Débat sur l’immigration : “En voulant toujours pourchasser le prétendu appel d’air, on se trompe de combat”, affirme la Cimade
Alors que le débat sur l’immigration s’ouvre aujourd’hui à l’Assemblée nationale, le président de l’association qui vient en aide aux migrants estime sur franceinfo qu’il vaut mieux “intégrer correctement les personnes, plutôt que de les maltraiter par des réductions de droits”.
Christophe Deltombe, le président de la Cimade, en octobre 2018 à Sète. (S CAMBON / MAXPPP)
“En voulant toujours pourchasser le prétendu appel d’air, on se trompe de combat“, a affirmé lundi 7 octobre sur franceinfo Christophe Deltombe, le président de la Cimade, à propos de l’ouverture du débat sur l’immigration à l’Assemblée nationale. Le coup d’envoi sera donné à 16 heures par le Premier ministre, tout juste un an après la promulgation de la loi asile et immigration. Selon le président de cette association de défense des étrangers, “on n’arrêtera pas l’immigration dans toute l’Europe, c’est un phénomène mondial et historique. Il faut plutôt envisager les choses sous un angle beaucoup plus ouvert et considérer qu’il vaut mieux intégrer correctement les personnes plutôt que de les maltraiter par des réductions de droits“.

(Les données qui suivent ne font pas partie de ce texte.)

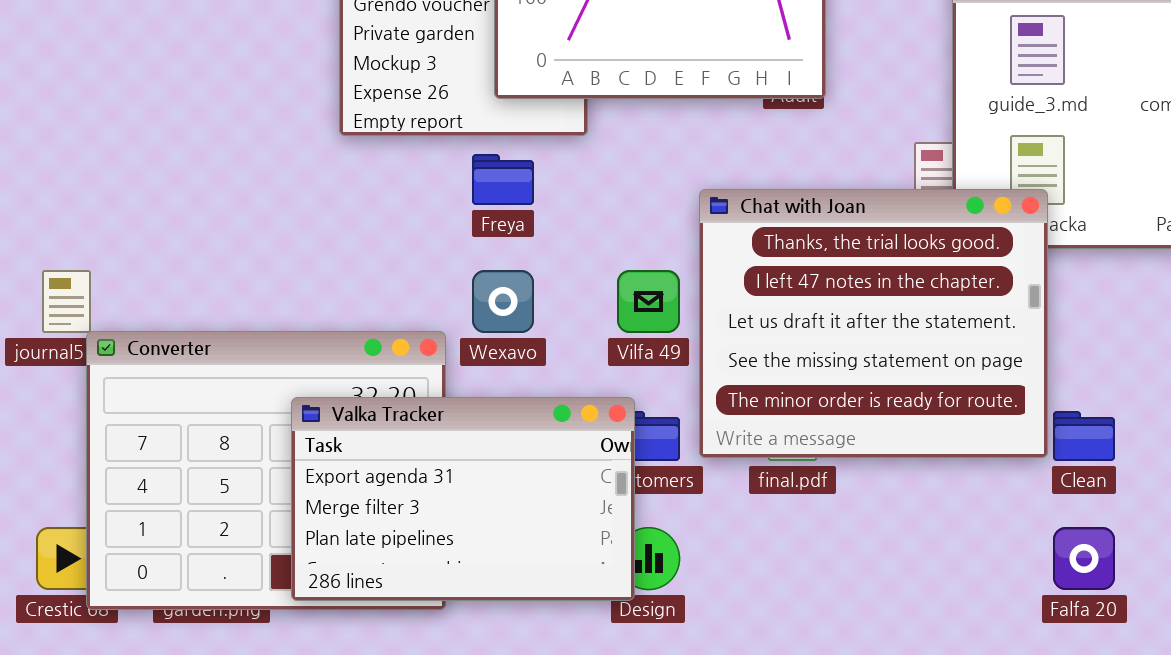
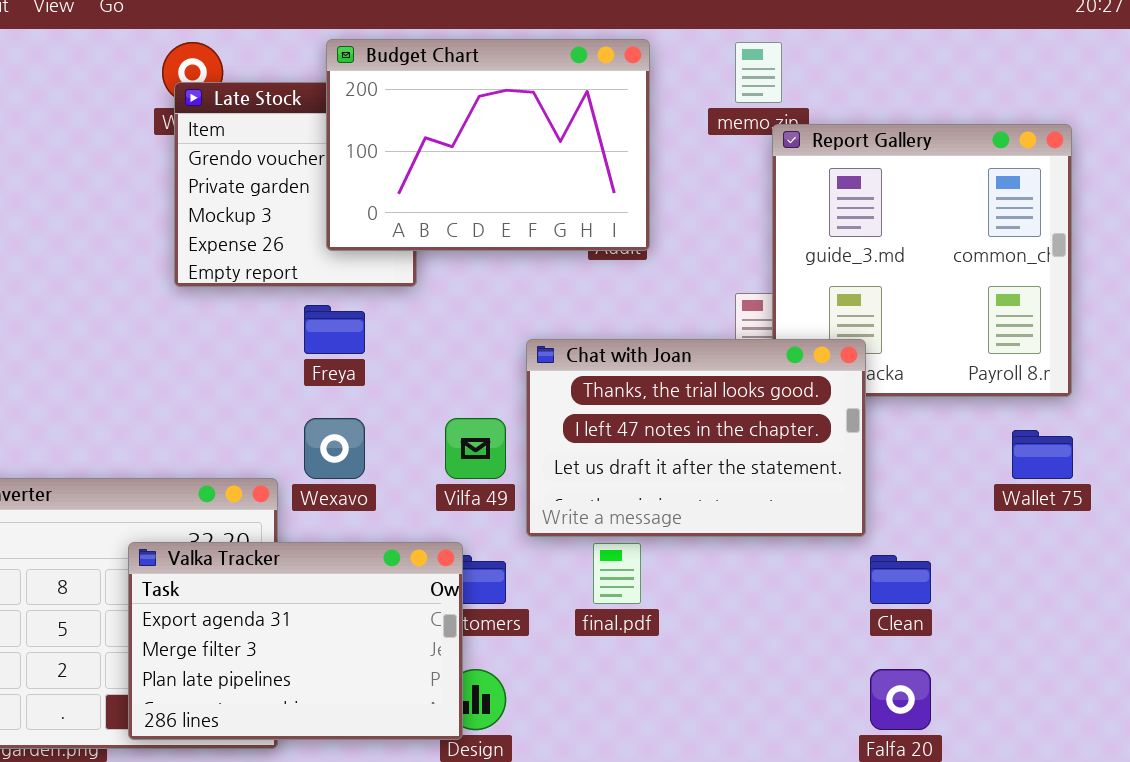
Chat with Joan: [699,189,1048,458] -> [526,339,866,537], resized

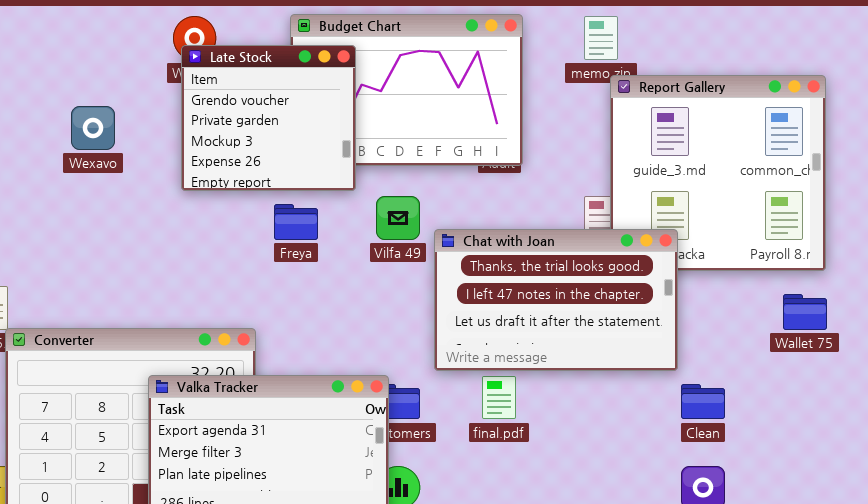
Late Stock: [174,82,417,287] -> [181,45,356,191], raised
Wexavo: [304,418,365,479] -> [71,106,115,150], moved
Vilfa 49: [445,418,506,479] -> [376,196,420,240], moved

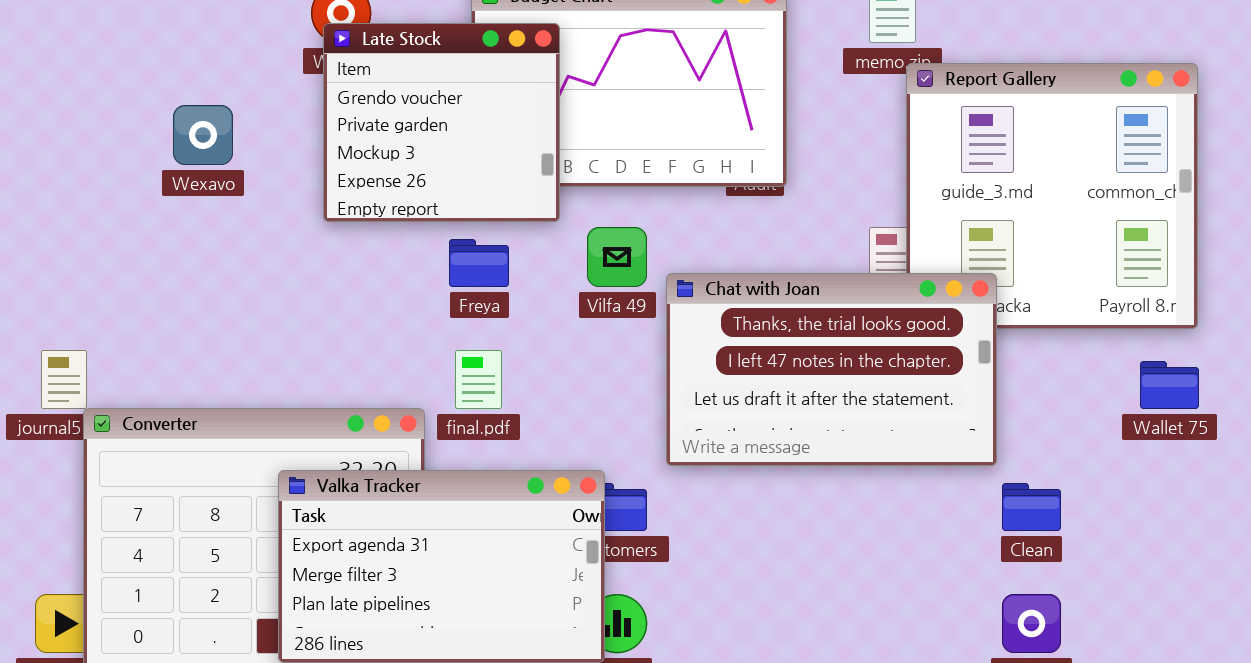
final.pdf: [482,376,516,419] -> [455,350,502,409], moved

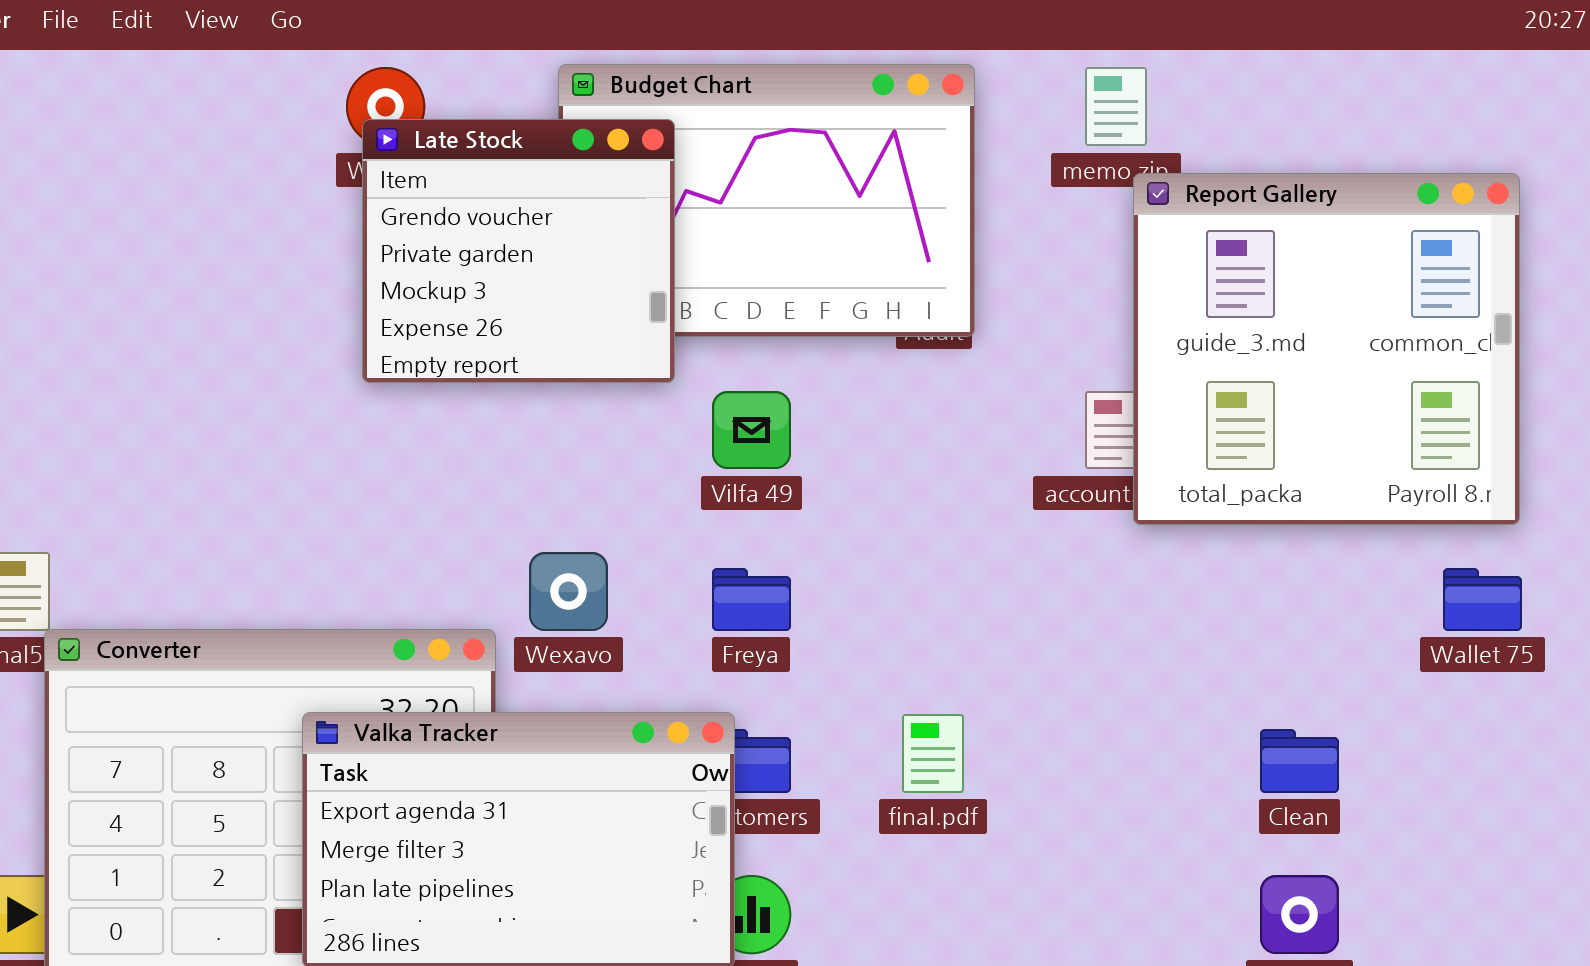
Wexavo: [173,105,233,165] -> [529,552,608,631], moved
Freya: [449,239,509,287] -> [712,568,791,631], moved
Chat with Joan: [666,273,997,466] -> none, closed
final.pdf: [455,350,502,409] -> [902,714,964,793], moved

franceinfo : Emmanuel Macron veut davantage contrôler les aides aux migrants, l’AME (l’aide médicale d’État), dont il dénonce certains excès. Est-ce qu’aujourd’hui, il y a des abus à votre avis ?
Christophe Deltombe : Quand on regarde les chiffres, on s’aperçoit que les abus tels qu’ils ont été quantifiés s’élèvent à 0,06%. Il n’y a absolument pas d’abus, c’est quelque chose qui est tout à fait sous contrôle de l’État. Ce que veut dire peut-être le chef de l’État, c’est qu’il considère que trop de personnes voudraient profiter de l’AME en venant en France. Là encore, les études montrent que le critère de recherche de soins n’est pas le critère, il est extrêmement marginal pour venir en France. Par conséquent, je ne vois pas très bien pourquoi on s’attaque à l’AME qui est une aide médicale extrêmement réduite par ailleurs et qui concerne les soins les plus importants.

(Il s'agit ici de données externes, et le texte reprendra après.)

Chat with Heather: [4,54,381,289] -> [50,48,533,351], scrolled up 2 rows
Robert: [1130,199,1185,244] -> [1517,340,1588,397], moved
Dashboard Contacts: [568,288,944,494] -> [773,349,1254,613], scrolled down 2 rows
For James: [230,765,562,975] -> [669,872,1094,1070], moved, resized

La couverture médicale universelle complémentaire (CMUC), accessible sous condition de ressources à tous les étrangers en situation régulière, provoquerait “un tourisme médical” selon le ministre du Logement. Qu’est-ce que vous lui répondez ?
C’est encore inexact, sur quels chiffres s’appuie-t-il pour dire des choses pareilles ? C’est inexact encore une fois que l’on vienne en France pour des raisons médicales. Même s’il est vrai que la France s’enorgueillit d’avoir un système médical qui couvre les personnes qui sont sur le territoire d’une manière à peu près correcte. Pour autant, ça n’est pas exact de prétendre qu’il y a un tourisme médical.
Ce débat à l’Assemblée nationale part-il sur des bases biaisées ?
Il faut revenir à la formule que vous avez rappelée au début : la France est trop attractive. Alors qu’est-ce que l’on cherche ? On va essayer de réduire par tous les bouts ce qui est offert aux personnes qui arrivent en France. Il faut regarder ce qu’il en est, parce que les chiffres sont extrêmement maigres. Prenez par exemple l’allocation qui est donnée aux demandeurs d’asile. Là aussi c’est quelque chose qui est dans le collimateur. Il faut savoir que 6,80 euros sont donnés par jour et par personne pour ceux qui arrivent en France et si jamais cette personne n’est pas hébergée par les dispositions de l’État, il touche 7,40 euros. Est-ce que vous croyez qu’on peut trouver une chambre d’hôtel à 7,40 euros par jour ? C’est vraiment des sommes extrêmement réduites qui sont données, et là aussi apparemment l’État voudrait s’attaquer à ces allocations. Je pense que là encore, en voulant toujours pourchasser le prétendu appel d’air, on se trompe de combat. On n’arrêtera pas l’immigration dans toute l’Europe. C’est un phénomène mondial et historique. Il faut plutôt envisager les choses sous un angle beaucoup plus ouvert et considérer qu’il vaut mieux intégrer correctement les personnes plutôt que de les maltraiter par des réductions de droits, des réductions d’avantages au-delà duquel d’ailleurs on s’aperçoit qu’on ne remplit pas nos obligations, parce que si vous prenez les demandeurs d’asile, 50% seulement sont hébergés alors qu’ils devraient l’être tous et beaucoup sont dans les camps, dans les rues alors même qu’ils devraient l’être.